In this situation, the author sees more potential in the queerness that can be accidentally created as a result of digital categorization, such as when an algorithm “mistakenly” assigns homosexuality to people who might otherwise be heterosexual. Of course, it is difficult for us to control the outcome, since we have little direct influence on the algorithm. But we can bring into the archive the collective memory or melancholy of queerness that remains even after elimination. We can also engage in practices such as obfuscation, which makes data more ambiguous and difficult for algorithms to handle; group identity, which takes our social networks and other digital identities as collective and separates them from our individual identities; and cloning, which pluralizes the self. The practice of cloning can be used to pluralize the self. In this way, the author sees the potential for confusion in the digital archive.

The overall discussion focused mainly on the possibilities and limitations of each case of digital archiving in relation to Schram (2019). For example, in what sense can Queering the map be considered an archive: posts to Queering the map often lack information that would normally be included in many archives, such as names and times. However, this does not mean that the archive is not authentic and meaningful: Queering the map is an “archive of feelings,” not based on evidence in the narrow sense, but on the process of participants layering their own experiences onto the mass of narratives. At the same time, it is a theoretical endeavor by its creator, Lucas LaRochelle, to challenge existing archives that are linear in time, rooted in identity categories, and easily controlled by their creators.

In this context, it was also discussed that the concept of archive is used in different ways in each paper. In the first two papers, “archive” often implies a queer community archive.
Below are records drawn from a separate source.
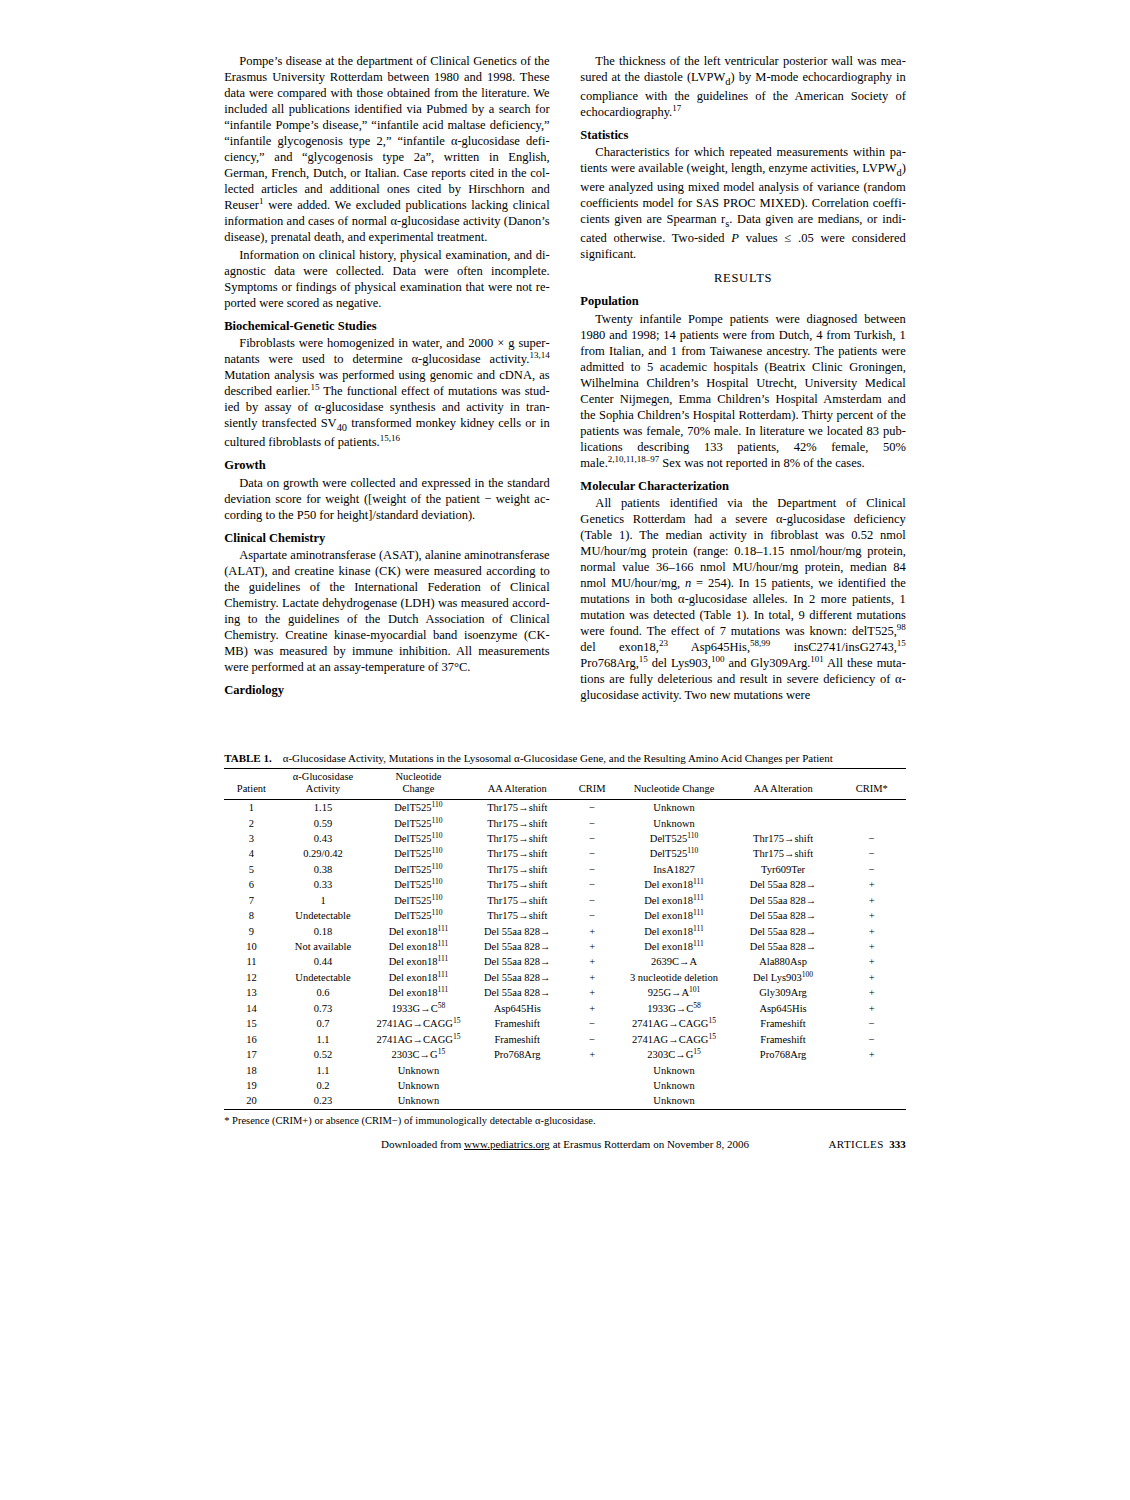Pompe’s disease at the department of Clinical Genetics of the Erasmus University Rotterdam between 1980 and 1998. These data were compared with those obtained from the literature. We included all publications identified via Pubmed by a search for “infantile Pompe’s disease,” “infantile acid maltase deficiency,” “infantile glycogenosis type 2,” “infantile α-glucosidase deficiency,” and “glycogenosis type 2a”, written in English, German, French, Dutch, or Italian. Case reports cited in the collected articles and additional ones cited by Hirschhorn and Reuser1 were added. We excluded publications lacking clinical information and cases of normal α-glucosidase activity (Danon’s disease), prenatal death, and experimental treatment.
Information on clinical history, physical examination, and diagnostic data were collected. Data were often incomplete. Symptoms or findings of physical examination that were not reported were scored as negative.
Biochemical-Genetic Studies
Fibroblasts were homogenized in water, and 2000 × g supernatants were used to determine α-glucosidase activity.13,14 Mutation analysis was performed using genomic and cDNA, as described earlier.15 The functional effect of mutations was studied by assay of α-glucosidase synthesis and activity in transiently transfected SV40 transformed monkey kidney cells or in cultured fibroblasts of patients.15,16
Growth
Data on growth were collected and expressed in the standard deviation score for weight ([weight of the patient − weight according to the P50 for height]/standard deviation).
Clinical Chemistry
Aspartate aminotransferase (ASAT), alanine aminotransferase (ALAT), and creatine kinase (CK) were measured according to the guidelines of the International Federation of Clinical Chemistry. Lactate dehydrogenase (LDH) was measured according to the guidelines of the Dutch Association of Clinical Chemistry. Creatine kinase-myocardial band isoenzyme (CK-MB) was measured by immune inhibition. All measurements were performed at an assay-temperature of 37°C.
Cardiology
The thickness of the left ventricular posterior wall was measured at the diastole (LVPWd) by M-mode echocardiography in compliance with the guidelines of the American Society of echocardiography.17
Statistics
Characteristics for which repeated measurements within patients were available (weight, length, enzyme activities, LVPWd) were analyzed using mixed model analysis of variance (random coefficients model for SAS PROC MIXED). Correlation coefficients given are Spearman rs. Data given are medians, or indicated otherwise. Two-sided P values ≤ .05 were considered significant.
RESULTS
Population
Twenty infantile Pompe patients were diagnosed between 1980 and 1998; 14 patients were from Dutch, 4 from Turkish, 1 from Italian, and 1 from Taiwanese ancestry. The patients were admitted to 5 academic hospitals (Beatrix Clinic Groningen, Wilhelmina Children’s Hospital Utrecht, University Medical Center Nijmegen, Emma Children’s Hospital Amsterdam and the Sophia Children’s Hospital Rotterdam). Thirty percent of the patients was female, 70% male. In literature we located 83 publications describing 133 patients, 42% female, 50% male.2,10,11,18–97 Sex was not reported in 8% of the cases.
Molecular Characterization
All patients identified via the Department of Clinical Genetics Rotterdam had a severe α-glucosidase deficiency (Table 1). The median activity in fibroblast was 0.52 nmol MU/hour/mg protein (range: 0.18–1.15 nmol/hour/mg protein, normal value 36–166 nmol MU/hour/mg protein, median 84 nmol MU/hour/mg, n = 254). In 15 patients, we identified the mutations in both α-glucosidase alleles. In 2 more patients, 1 mutation was detected (Table 1). In total, 9 different mutations were found. The effect of 7 mutations was known: delT525,98 del exon18,23 Asp645His,58,99 insC2741/insG2743,15 Pro768Arg,15 del Lys903,100 and Gly309Arg.101 All these mutations are fully deleterious and result in severe deficiency of α-glucosidase activity. Two new mutations were
TABLE 1. α-Glucosidase Activity, Mutations in the Lysosomal α-Glucosidase Gene, and the Resulting Amino Acid Changes per Patient
| Patient | α-Glucosidase Activity | Nucleotide Change | AA Alteration | CRIM | Nucleotide Change | AA Alteration | CRIM* |
| --- | --- | --- | --- | --- | --- | --- | --- |
| 1 | 1.15 | DelT525 110 | Thr175 → shift | − | Unknown | | |
| 2 | 0.59 | DelT525 110 | Thr175 → shift | − | Unknown | | |
| 3 | 0.43 | DelT525 110 | Thr175 → shift | − | DelT525 110 | Thr175 → shift | − |
| 4 | 0.29/0.42 | DelT525 110 | Thr175 → shift | − | DelT525 110 | Thr175 → shift | − |
| 5 | 0.38 | DelT525 110 | Thr175 → shift | − | InsA1827 | Tyr609Ter | − |
| 6 | 0.33 | DelT525 110 | Thr175 → shift | − | Del exon18 111 | Del 55aa 828 → | + |
| 7 | 1 | DelT525 110 | Thr175 → shift | − | Del exon18 111 | Del 55aa 828 → | + |
| 8 | Undetectable | DelT525 110 | Thr175 → shift | − | Del exon18 111 | Del 55aa 828 → | + |
| 9 | 0.18 | Del exon18 111 | Del 55aa 828 → | + | Del exon18 111 | Del 55aa 828 → | + |
| 10 | Not available | Del exon18 111 | Del 55aa 828 → | + | Del exon18 111 | Del 55aa 828 → | + |
| 11 | 0.44 | Del exon18 111 | Del 55aa 828 → | + | 2639C → A | Ala880Asp | + |
| 12 | Undetectable | Del exon18 111 | Del 55aa 828 → | + | 3 nucleotide deletion | Del Lys903 100 | + |
| 13 | 0.6 | Del exon18 111 | Del 55aa 828 → | + | 925G → A 101 | Gly309Arg | + |
| 14 | 0.73 | 1933G → C 58 | Asp645His | + | 1933G → C 58 | Asp645His | + |
| 15 | 0.7 | 2741AG → CAGG 15 | Frameshift | − | 2741AG → CAGG 15 | Frameshift | − |
| 16 | 1.1 | 2741AG → CAGG 15 | Frameshift | − | 2741AG → CAGG 15 | Frameshift | − |
| 17 | 0.52 | 2303C → G 15 | Pro768Arg | + | 2303C → G 15 | Pro768Arg | + |
| 18 | 1.1 | Unknown | | | Unknown | | |
| 19 | 0.2 | Unknown | | | Unknown | | |
| 20 | 0.23 | Unknown | | | Unknown | | |
* Presence (CRIM+) or absence (CRIM−) of immunologically detectable α-glucosidase.
Downloaded from www.pediatrics.org at Erasmus Rotterdam on November 8, 2006
ARTICLES 333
In Schram’s paper, however, “archive” is used in a broader sense, such as the accumulation of information in a digital environment, and seems to resist the notion of an archive that assumes a specific category or timeline as self-evident.

Thus, this book review was a fruitful opportunity to learn about the affective and interactive characteristics of digital archives, to recognize the tension between community archives and queerness, and thus to open up the discussion of digital archives to different perspectives.